On Tue, 8 May 2007, chas williams - CONTRACTOR wrote:

In message <[EMAIL PROTECTED]>,Jeffrey Hutzelman w
rites:
The problem with this is that it requires every caller to know whether the
thing it is allocating is "huge" or "not huge", where the distinction
depends on the operating system, platform, and perhaps even kernel
configuration.  That means we'd be pushing platform-dependent code into
every caller of osi_Alloc, which is exactly what the abstraction is
intended to prevent.

yet there is precedent for this already: osi_Alloc{Small,Medium,Large}Space.
i am only asking for 33% more insanity.  perhaps the distinction of huge
and not huge is not appropriate; pageable versus non-pageable might be
a better choice.

currently, you have no clear idea (you can guess) what kind of memory you
might be from the allocator.  this does have an effect on reproducibility
of certain bugs.

allocate an extra amount of memory for each allocation, making it aligned, and put a tag saying how to free it in each allocation, then the alloc/free package and not the caller can decide how to allocate.

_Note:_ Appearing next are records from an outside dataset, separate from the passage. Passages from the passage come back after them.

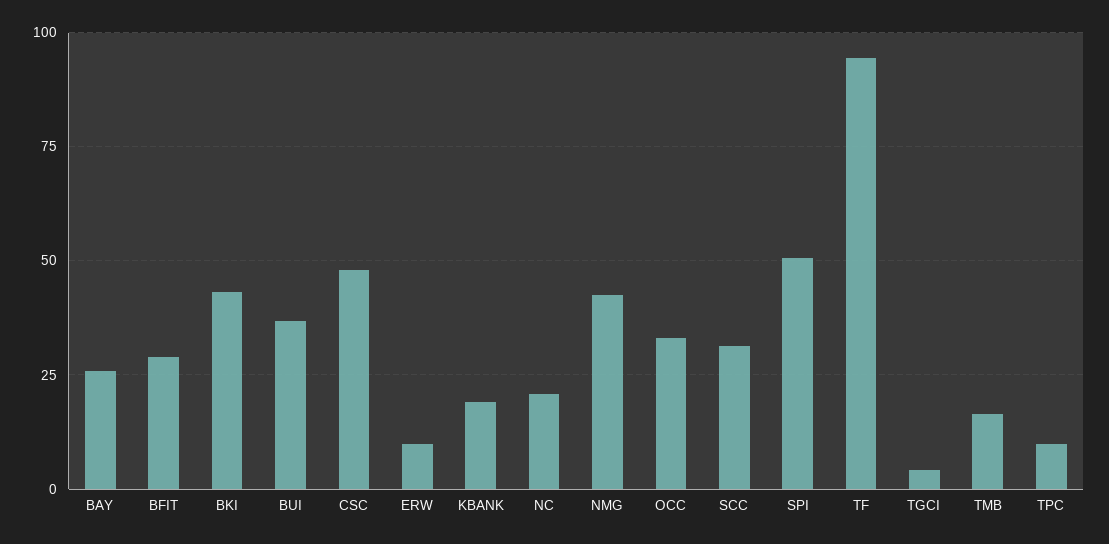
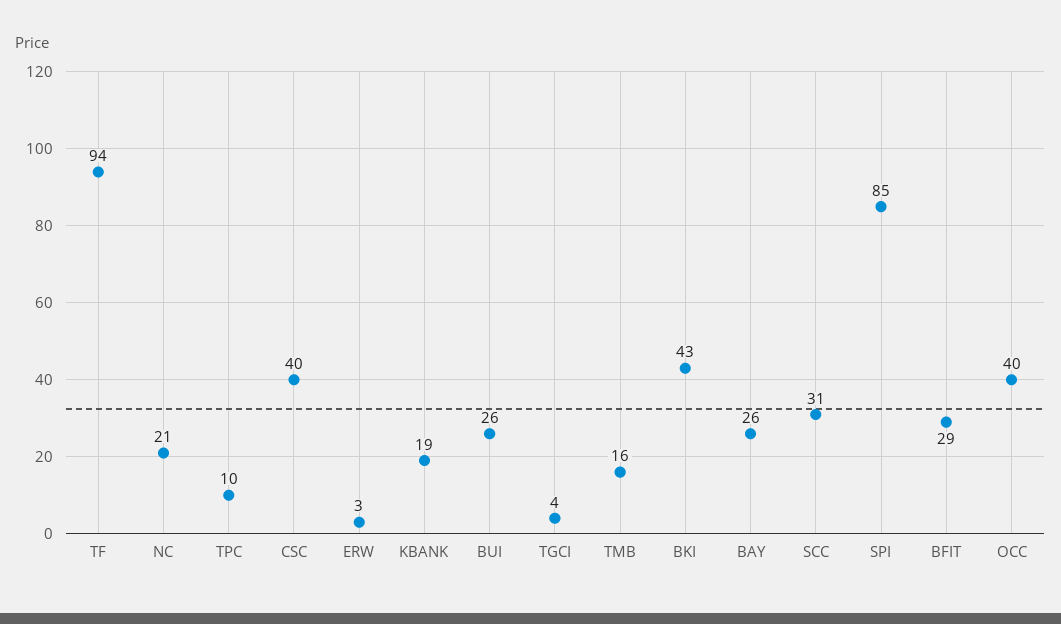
BUI: 37.5 -> 26
CSC: 47.5 -> 40
ERW: 10 -> 3
NMG: 42.5 -> none
OCC: 32.5 -> 40
SPI: 50 -> 85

it would also serve to point out sections of the afs code
that could stand some improvement.

No; the size of individual memory allocations is not necessarily an
indicator of code quality.

i should have said 'could possibly'.  however, you must admit the
larger the allocation the more likely it is to fail.  afs doesnt
typically handle allocation failures well.

you're just saying that because you don't like panics.